File this one under “things not going as planned”, SpaceX announced at a recent conference that the planned Crewed Dragon vehicle (also known as Dragon V2) which will be used for SpaceX launched manned missions to the International Space Station and also as part of their planned Mars missions will no longer use propulsive landings – that is, the vehicle will not land using special engines on the vehicle itself to come to a powered landing as originally planned. Instead, the old parachute into water landing method is what Dragon V2 will do, at least for the foreseeable future, whenever it actually does begin flying.
https://spaceflightnow.com/2017/07/19/propulsive-landings-nixed-from-spacexs-dragon-spaceship/
If you think about how the Apollo Lunar Module landed on the Moon, then the idea Dragon V2 was going to use makes total sense, and was actually one of the most sane sounding propositions from SpaceX! Hell, the idea works, in practice, amazingly, for the Falcon 9 boosters that the damned Dragon launches on, why then wouldn’t it work out well for the crew vehicle?
Elon hasn’t said directly, but I do feel that if they canceled this element of Dragon V2, that they did it after feeling certain it was better to nix it (if only for now) than to go with it as a mandatory feature.
That, however, says quite a bit about how the plans of SpaceX are not necessarily reality – this also effectively puts the Mars-landing version of Dragon, known as the “Red Dragon” into purgatory, as this was how it was to land on Mars.
Dragon will be keeping the engines on the crew module itself, something I think it somewhat risky to do (I’d prefer them on the “trunk” much like how the Service Propulsion System was on the Service Module of the Apollo Spacecraft) but I don’t object outright to the idea, I only would have done it a more traditional way – major rocket motors right next to the crew just seems risky to me, but then again the entire Space Shuttle worked on a similar principle, so, eh…

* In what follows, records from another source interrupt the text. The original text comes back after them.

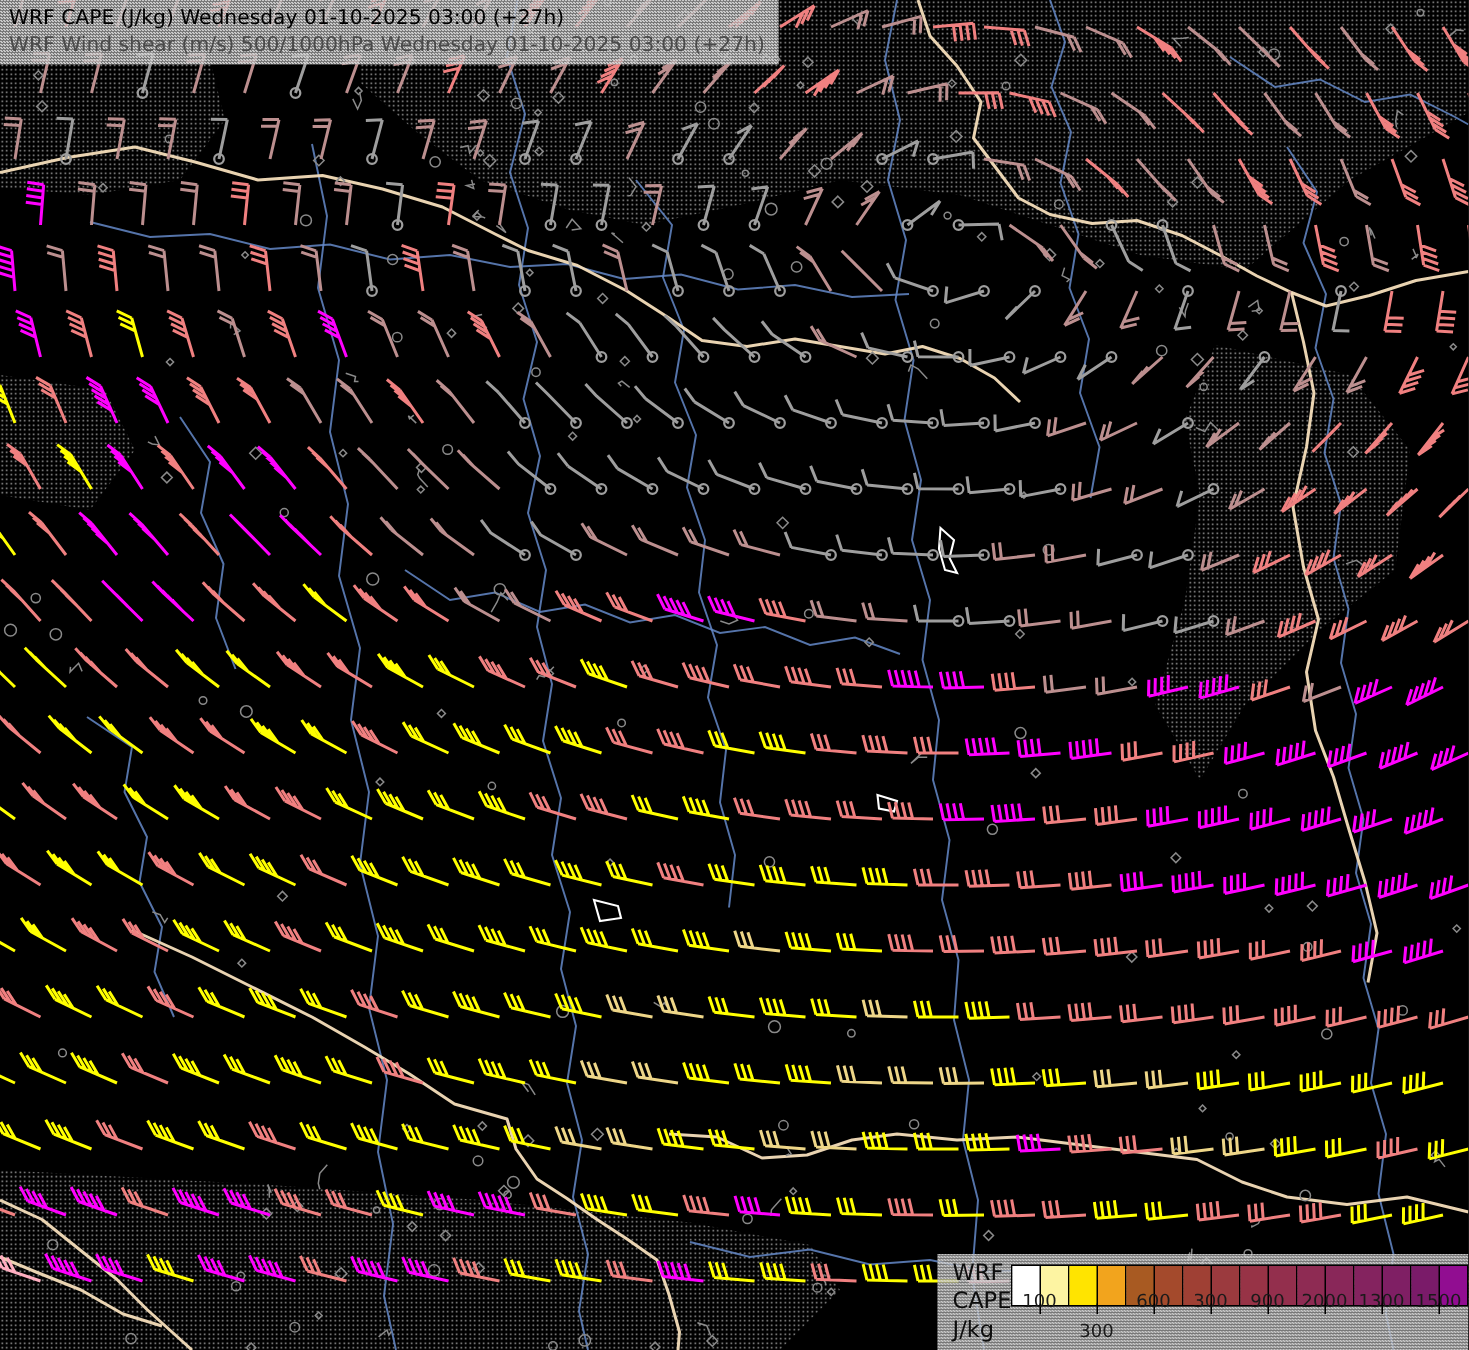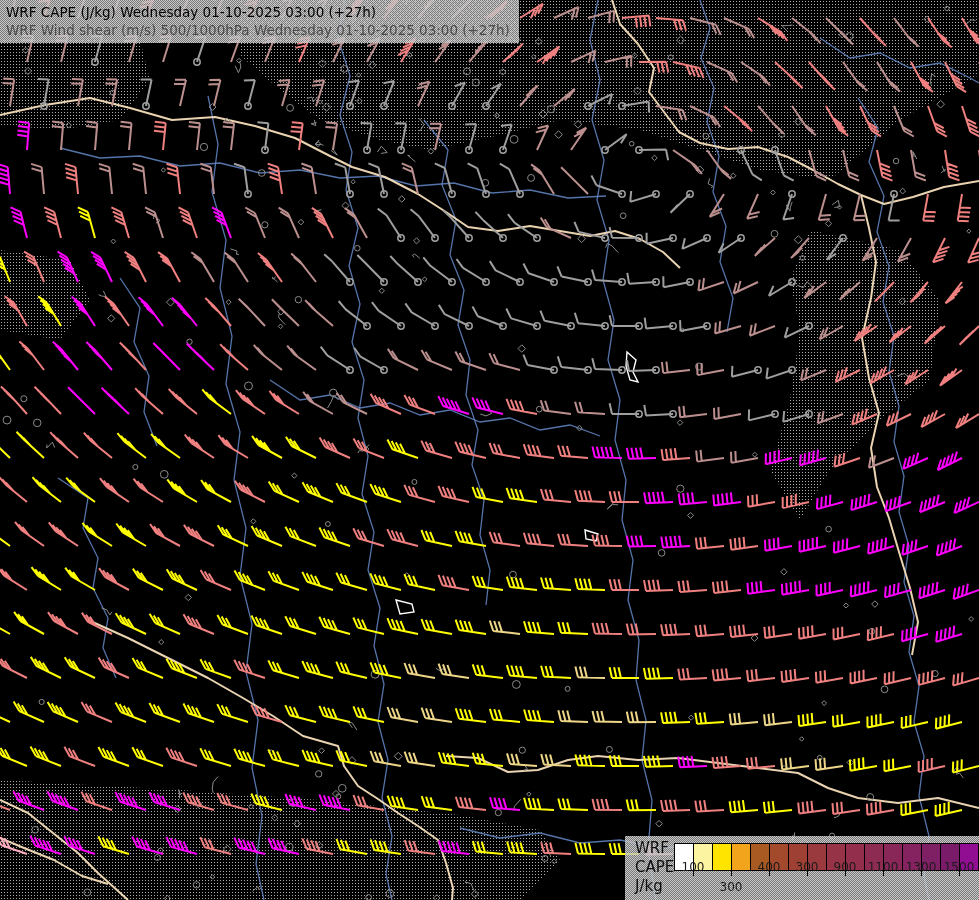"400" div.legend-ticklabel { text: 400 -> 600 }
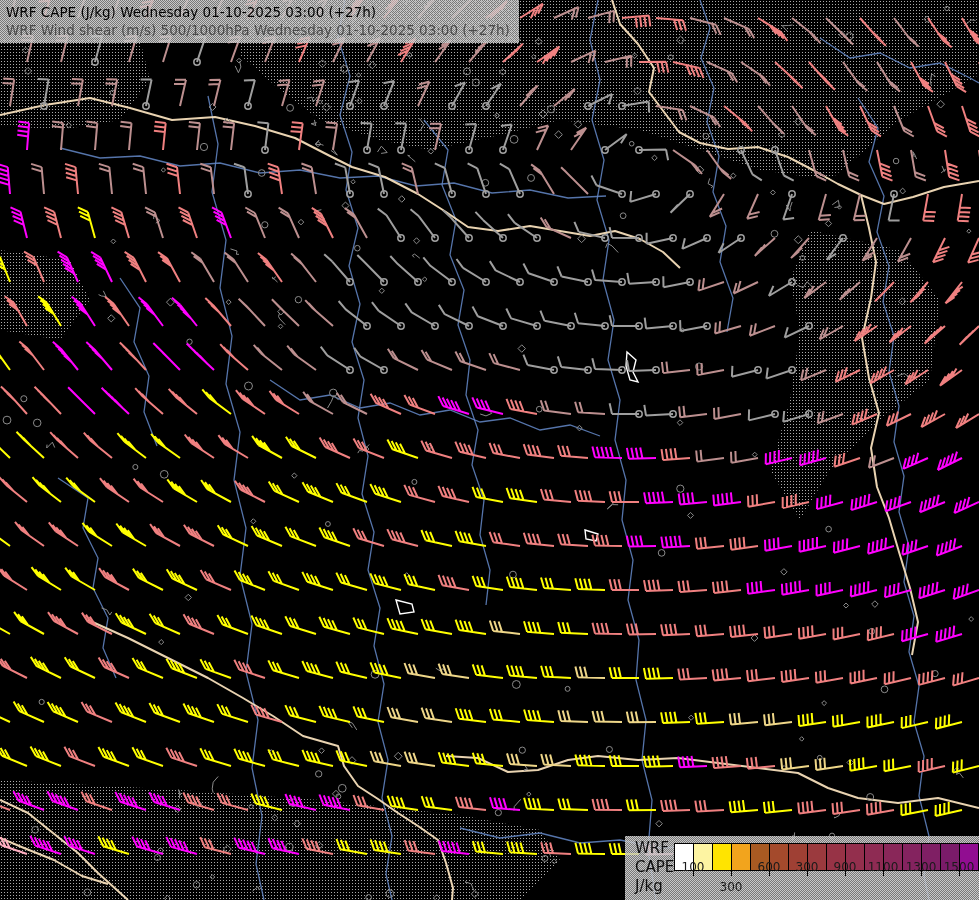"1100" div.legend-ticklabel { text: 1100 -> 2000 }
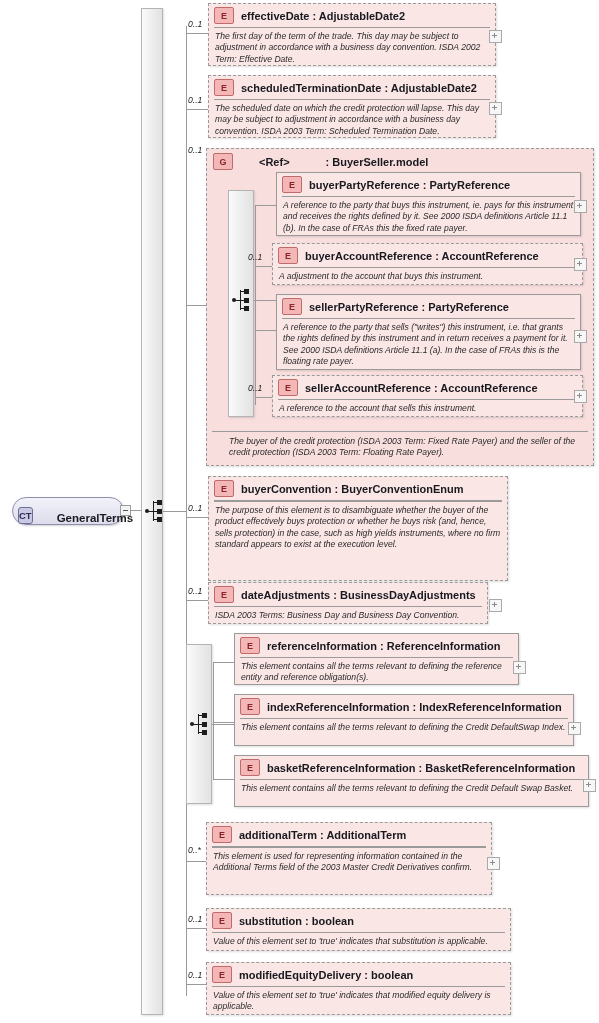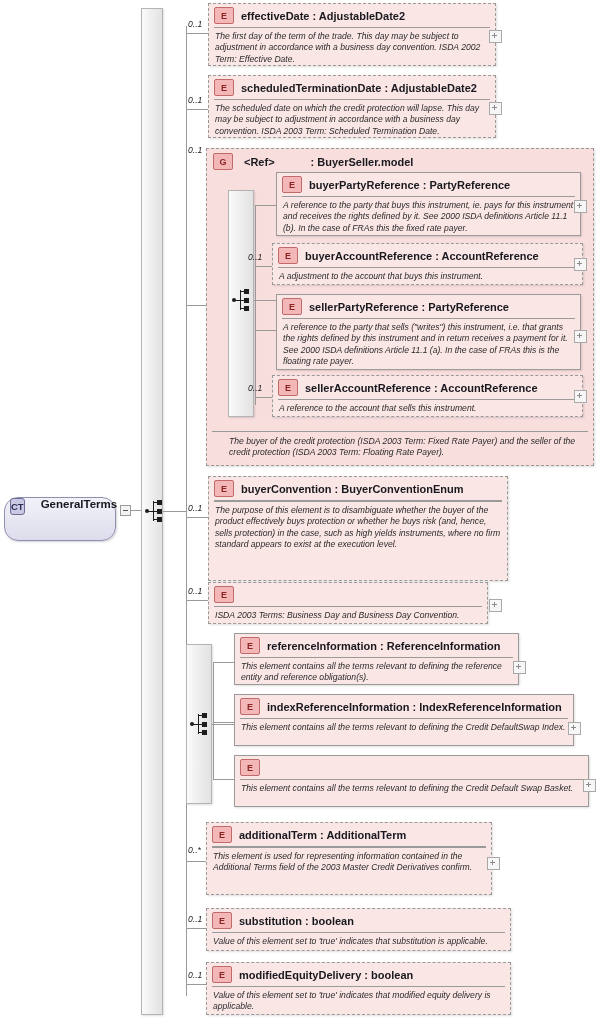"<Ref>" .g-ref { margin-left: 11px -> 26px }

Back on point though, this change after it being such a focus of Dragon V2 shows that not every plan SpaceX has comes to pass as intended, if even at all. The company isn’t perfect, and no matter how much you may like an idea they have, it doesn’t mean it will actually happen, unlike how the “cult of SpaceX” seems to think everything they do will work exactly as marketed. To think such is insane.